If you only use cloud AI (Claude, ChatGPT), any modern computer works fine. This guide is for people who want to run AI models locally — which requires specific hardware considerations. We cover Mac vs Windows, RAM requirements, and specific recommendations by budget.
The M-series chip's unified memory architecture makes it the best value for running large models locally. An M3 MacBook Pro with 36 GB RAM runs Llama 70B smoothly — something that would cost $3,000+ in a Windows GPU setup.
Claude, ChatGPT, Gemini, and Copilot run in a browser. Any laptop made in the last 4 years with 8 GB RAM and a decent internet connection handles them perfectly. No special hardware needed.
| Factor | 🍎 Mac (Apple Silicon) | 🪟 Windows (+ NVIDIA GPU) |
|---|---|---|
| Local model speed | ✅ Excellent (unified memory) | ✅ Excellent (dedicated VRAM) |
| Running 7B models | ✅ Any M-chip Mac (16 GB) | ✅ Any RTX 3060+ (8 GB VRAM) |
| Running 70B models | ✅ 36–48 GB unified RAM | ❌ Needs 2× A100 or H100 (~$30K+) |
| Cost for 70B capable | 💰 ~$2,500 (M3 Pro 36 GB) | 💰 $10,000–$30,000+ |
| Battery life | ✅ Excellent (12–18 hrs) | ⚠️ Poor during GPU tasks |
| CUDA ecosystem (PyTorch) | ⚠️ MPS backend (some gaps) | ✅ Full CUDA support |
| Ollama support | ✅ Native, very fast | ✅ Works via NVIDIA CUDA |
| Cloud AI (Claude/Copilot) | ✅ Same as any machine | ✅ Same as any machine |
| Price/performance for local AI | ✅ Best value overall | ⚠️ High GPU cost premium |
Apple's M-series chips use unified memory — the CPU and GPU share the same RAM pool. This is why a 36 GB M3 Pro beats most Windows machines at local AI: the full 36 GB is available to the model.

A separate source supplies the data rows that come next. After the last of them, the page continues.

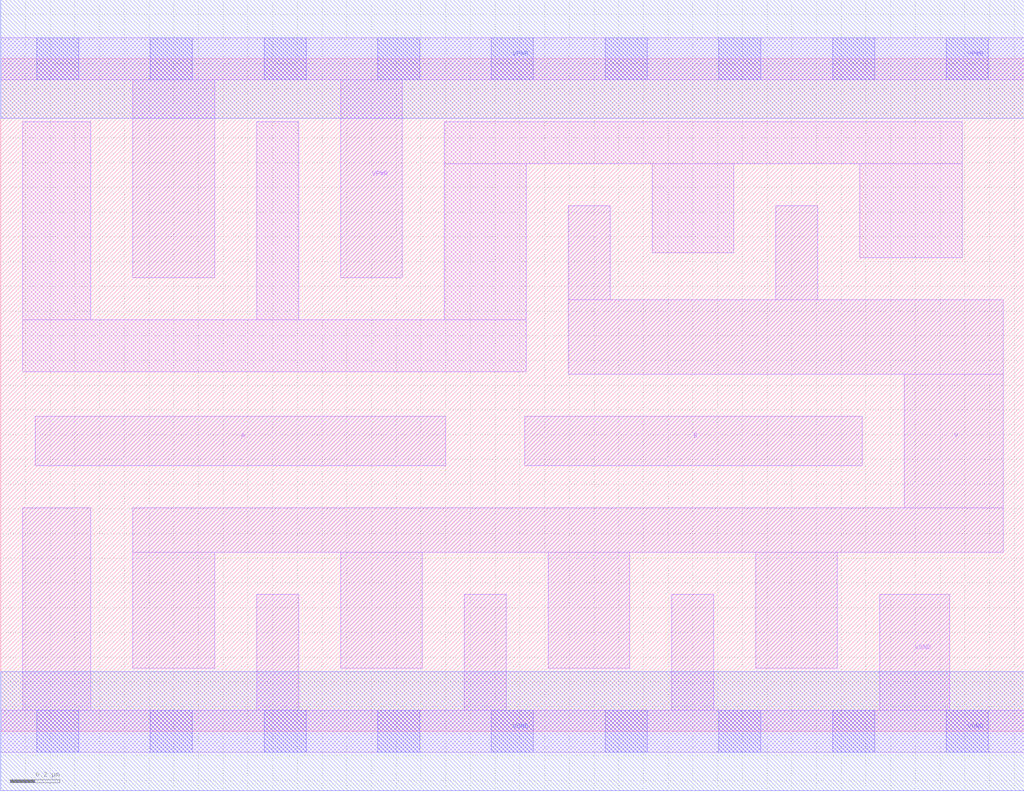
<source format=lef>
# Copyright 2020 The SkyWater PDK Authors
#
# Licensed under the Apache License, Version 2.0 (the "License");
# you may not use this file except in compliance with the License.
# You may obtain a copy of the License at
#
#     https://www.apache.org/licenses/LICENSE-2.0
#
# Unless required by applicable law or agreed to in writing, software
# distributed under the License is distributed on an "AS IS" BASIS,
# WITHOUT WARRANTIES OR CONDITIONS OF ANY KIND, either express or implied.
# See the License for the specific language governing permissions and
# limitations under the License.
#
# SPDX-License-Identifier: Apache-2.0

VERSION 5.7 ;
  NAMESCASESENSITIVE ON ;
  NOWIREEXTENSIONATPIN ON ;
  DIVIDERCHAR "/" ;
  BUSBITCHARS "[]" ;
UNITS
  DATABASE MICRONS 200 ;
END UNITS
MACRO sky130_fd_sc_hd__nor2_4
  CLASS CORE ;
  SOURCE USER ;
  FOREIGN sky130_fd_sc_hd__nor2_4 ;
  ORIGIN  0.000000  0.000000 ;
  SIZE  4.140000 BY  2.720000 ;
  SYMMETRY X Y R90 ;
  SITE unithd ;
  PIN A
    ANTENNAGATEAREA  0.990000 ;
    DIRECTION INPUT ;
    USE SIGNAL ;
    PORT
      LAYER li1 ;
        RECT 0.140000 1.075000 1.800000 1.275000 ;
    END
  END A
  PIN B
    ANTENNAGATEAREA  0.990000 ;
    DIRECTION INPUT ;
    USE SIGNAL ;
    PORT
      LAYER li1 ;
        RECT 2.120000 1.075000 3.485000 1.275000 ;
    END
  END B
  PIN Y
    ANTENNADIFFAREA  1.242000 ;
    DIRECTION OUTPUT ;
    USE SIGNAL ;
    PORT
      LAYER li1 ;
        RECT 0.535000 0.255000 0.865000 0.725000 ;
        RECT 0.535000 0.725000 4.055000 0.905000 ;
        RECT 1.375000 0.255000 1.705000 0.725000 ;
        RECT 2.215000 0.255000 2.545000 0.725000 ;
        RECT 2.295000 1.445000 4.055000 1.745000 ;
        RECT 2.295000 1.745000 2.465000 2.125000 ;
        RECT 3.055000 0.255000 3.385000 0.725000 ;
        RECT 3.135000 1.745000 3.305000 2.125000 ;
        RECT 3.655000 0.905000 4.055000 1.445000 ;
    END
  END Y
  PIN VGND
    DIRECTION INOUT ;
    SHAPE ABUTMENT ;
    USE GROUND ;
    PORT
      LAYER li1 ;
        RECT 0.000000 -0.085000 4.140000 0.085000 ;
        RECT 0.090000  0.085000 0.365000 0.905000 ;
        RECT 1.035000  0.085000 1.205000 0.555000 ;
        RECT 1.875000  0.085000 2.045000 0.555000 ;
        RECT 2.715000  0.085000 2.885000 0.555000 ;
        RECT 3.555000  0.085000 3.840000 0.555000 ;
      LAYER mcon ;
        RECT 0.145000 -0.085000 0.315000 0.085000 ;
        RECT 0.605000 -0.085000 0.775000 0.085000 ;
        RECT 1.065000 -0.085000 1.235000 0.085000 ;
        RECT 1.525000 -0.085000 1.695000 0.085000 ;
        RECT 1.985000 -0.085000 2.155000 0.085000 ;
        RECT 2.445000 -0.085000 2.615000 0.085000 ;
        RECT 2.905000 -0.085000 3.075000 0.085000 ;
        RECT 3.365000 -0.085000 3.535000 0.085000 ;
        RECT 3.825000 -0.085000 3.995000 0.085000 ;
      LAYER met1 ;
        RECT 0.000000 -0.240000 4.140000 0.240000 ;
    END
  END VGND
  PIN VPWR
    DIRECTION INOUT ;
    SHAPE ABUTMENT ;
    USE POWER ;
    PORT
      LAYER li1 ;
        RECT 0.000000 2.635000 4.140000 2.805000 ;
        RECT 0.535000 1.835000 0.865000 2.635000 ;
        RECT 1.375000 1.835000 1.625000 2.635000 ;
      LAYER mcon ;
        RECT 0.145000 2.635000 0.315000 2.805000 ;
        RECT 0.605000 2.635000 0.775000 2.805000 ;
        RECT 1.065000 2.635000 1.235000 2.805000 ;
        RECT 1.525000 2.635000 1.695000 2.805000 ;
        RECT 1.985000 2.635000 2.155000 2.805000 ;
        RECT 2.445000 2.635000 2.615000 2.805000 ;
        RECT 2.905000 2.635000 3.075000 2.805000 ;
        RECT 3.365000 2.635000 3.535000 2.805000 ;
        RECT 3.825000 2.635000 3.995000 2.805000 ;
      LAYER met1 ;
        RECT 0.000000 2.480000 4.140000 2.960000 ;
    END
  END VPWR
  OBS
    LAYER li1 ;
      RECT 0.090000 1.455000 2.125000 1.665000 ;
      RECT 0.090000 1.665000 0.365000 2.465000 ;
      RECT 1.035000 1.665000 1.205000 2.465000 ;
      RECT 1.795000 1.665000 2.125000 2.295000 ;
      RECT 1.795000 2.295000 3.890000 2.465000 ;
      RECT 2.635000 1.935000 2.965000 2.295000 ;
      RECT 3.475000 1.915000 3.890000 2.295000 ;
  END
END sky130_fd_sc_hd__nor2_4
END LIBRARY

</source>
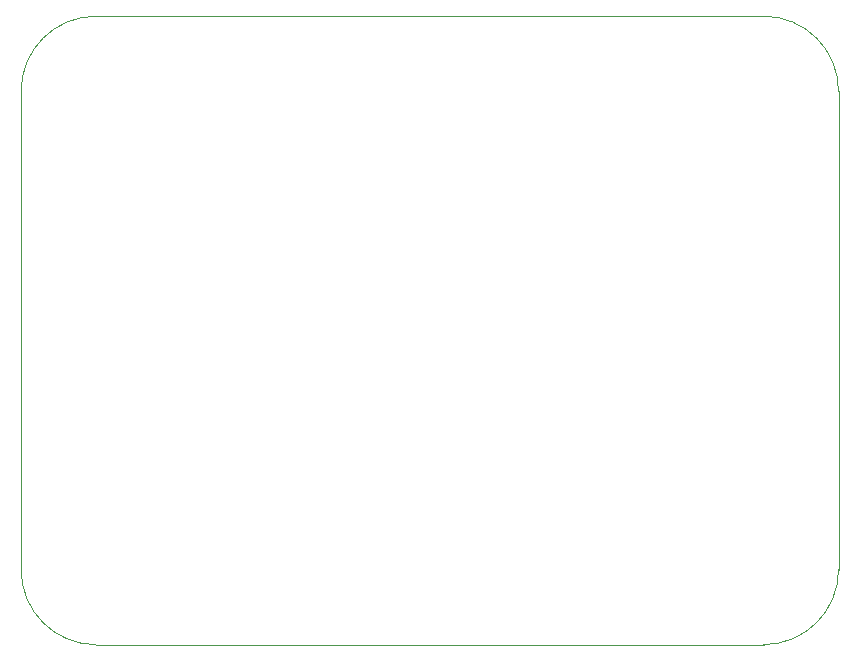
<source format=gbr>
%TF.GenerationSoftware,KiCad,Pcbnew,(5.1.9)-1*%
%TF.CreationDate,2021-07-15T19:45:24-04:00*%
%TF.ProjectId,detector_circuit_alt_LTC6254,64657465-6374-46f7-925f-636972637569,rev?*%
%TF.SameCoordinates,Original*%
%TF.FileFunction,Profile,NP*%
%FSLAX46Y46*%
G04 Gerber Fmt 4.6, Leading zero omitted, Abs format (unit mm)*
G04 Created by KiCad (PCBNEW (5.1.9)-1) date 2021-07-15 19:45:24*
%MOMM*%
%LPD*%
G01*
G04 APERTURE LIST*
%TA.AperFunction,Profile*%
%ADD10C,0.100000*%
%TD*%
G04 APERTURE END LIST*
D10*
X83820000Y-100457000D02*
G75*
G02*
X90170000Y-94107000I6350000J0D01*
G01*
X146685000Y-94107000D02*
X90170000Y-94107000D01*
X153035000Y-140970000D02*
X153035000Y-100457000D01*
X90170000Y-147320000D02*
G75*
G02*
X83820000Y-140970000I0J6350000D01*
G01*
X146685000Y-94107000D02*
G75*
G02*
X153035000Y-100457000I0J-6350000D01*
G01*
X153035000Y-140970000D02*
G75*
G02*
X146685000Y-147320000I-6350000J0D01*
G01*
X83820000Y-140970000D02*
X83820000Y-100457000D01*
X146685000Y-147320000D02*
X90170000Y-147320000D01*
M02*

</source>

Windows with a dedicated NVIDIA GPU is the other serious option for local AI. The advantage: full CUDA support for PyTorch/TensorFlow development and fine-tuning. The limitation: VRAM is the bottleneck (separate from system RAM), and 70B models need massive VRAM.
If you're comfortable with Linux, Ubuntu + NVIDIA GPU is the most flexible setup for AI development. Full CUDA support, no licensing restrictions, best PyTorch performance. Same GPU recommendations as Windows apply. Ollama runs natively. The tradeoff is setup complexity — not recommended for beginners.